> [PAGE TEXT]
Environment ministers of the leading industrial countries agreed here Thursday to phase out subsidies to agriculture and other sectors which cause pollution, but gave no time frame.


The ministers of the 29-member Organisation for Economic Cooperation and Development also said that environmental as well as economic performance should be measured and taken into account when assessing a country's growth and development.

OECD countries account for a fifth of the world's population, but more than half of total world energy use and global carbon dioxide emissions, according to OECD figures.

EU Commissioner for the Environment Ritt Bjerregaard welcomed the environmental indicators idea, saying it marked a "change in the perspective of the OECD" from a purely economic focus.

The environment ministers also agreed after a two-day meeting here that the OECD members will give a high priority to ratifying and implementing the Kyoto protocol, agreed in December, on reducing greenhouse gas emissions, said to be responsible for the global warming effect.

But they failed to find common ground on the need for a fuel tax on the fast-growing aviation sector in a bid to offset the environmental costs.

Ministers agreed to ensure that "prices of natural resources as far as possible reflect the rue environmental and social costs of production, consumption and scarcity, in particular by gradually phasing out environmentally damaging subsidies," the final communique from the meeting said.

It gave no time frame for phasing out such subsidies, but Austrian Environment Minister Martin Bartenstein said the commitment to do so in itself marked an important step forward.

"Most governments are not even aware of what subsidies there are and which of them are environmentally damaging" and they are now committed to addressing the problem, he said.

The ministers also agreed to give "particular priority to ratification and implementation of the Kyoto Protocol" in a way that paves the way for further progress in limiting global emissions.

Senior Japanese environment official Kazu Takemoto said this meeting did not make any specific progress on details of implementing the Kyoto agreement, but did offer a good chance for an exchange of views.

> [YOUR ASSIGNMENT]
Extend the news report on the OECD environment ministers' meeting with the paragraphs that follow its last sentence.

> [LISTED RECORDS]
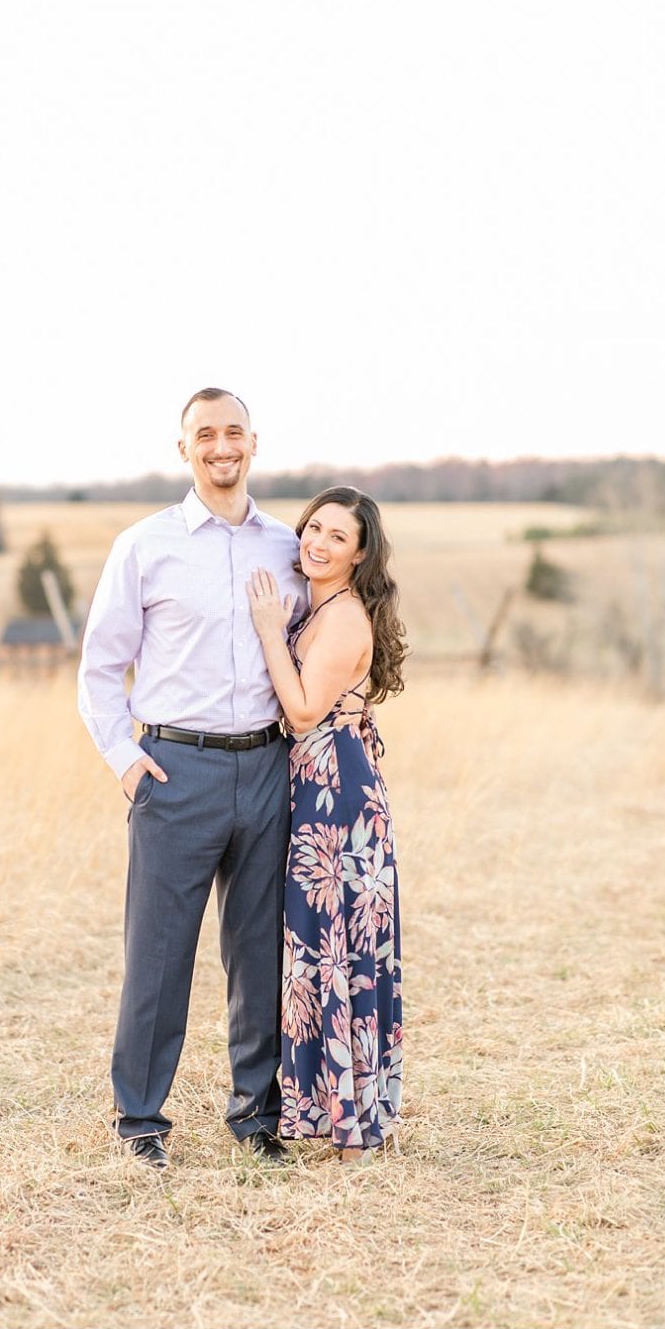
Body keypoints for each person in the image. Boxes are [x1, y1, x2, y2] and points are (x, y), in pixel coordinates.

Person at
==
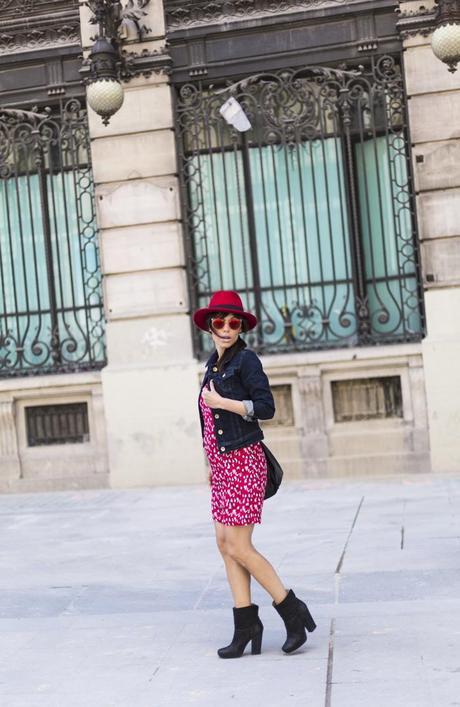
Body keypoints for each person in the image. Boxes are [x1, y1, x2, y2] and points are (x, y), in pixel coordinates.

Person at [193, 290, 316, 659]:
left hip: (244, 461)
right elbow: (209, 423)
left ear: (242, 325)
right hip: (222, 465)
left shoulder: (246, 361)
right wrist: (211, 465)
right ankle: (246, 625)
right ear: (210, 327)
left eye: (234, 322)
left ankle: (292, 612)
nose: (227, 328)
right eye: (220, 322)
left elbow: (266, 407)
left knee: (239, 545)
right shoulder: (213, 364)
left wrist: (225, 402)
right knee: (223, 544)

> [RESPONSE BOX]
The environment ministers asked OECD experts to develop and adopt "a comprehensive set of robust indicators to measure progress towards sustainable development" in environmental terms, so that these figures could be included in regular OECD reports on a country's performance.

Officials said that several ways of gathering such information already exist, but the OECD will have to select key indicators and ways to measure them. No time frame was given for starting to use the indicators in reports.

On the thorny issue of fuel taxes, the communique simply said the OECD should "continue to study the feasibility of introducing regulatory or fiscal measures in high growth transport sectors, such as aviation," in collaboration with the International Civil Aviation Organisation (ICAO).

Bartenstein, the deputy chairman of the meeting, acknowledged that this was a rather "weak" formula, but said this was all the ministers were able to agree on.

Several countries are against imposing a tax on aviation fuel, but Bartenstein said Friday's agreement that the OECD will examine the issue is an advance on the previous situation, where OECD ministers had simply referred the whole issue to the ICAO.

"The step could have been bigger in my opinion, but it is a step in the right direction," he said.

New Zealand Environment Minister Simon Upton, who chaired the Paris meeting, said that because the whole climate change problem is extremely complex, organisations such as the OECD cannot make rapid progress.

But there is "a growing realisation that these issues are not going to go away" and that something must be done, he said.

The G8 ministers -- Britain, Canada, France, Germany, Italy, Japan, Russia and the United States -- went straight from France to England, where they will meet separately to discuss environmental issues further in Leeds Castle until Sunday.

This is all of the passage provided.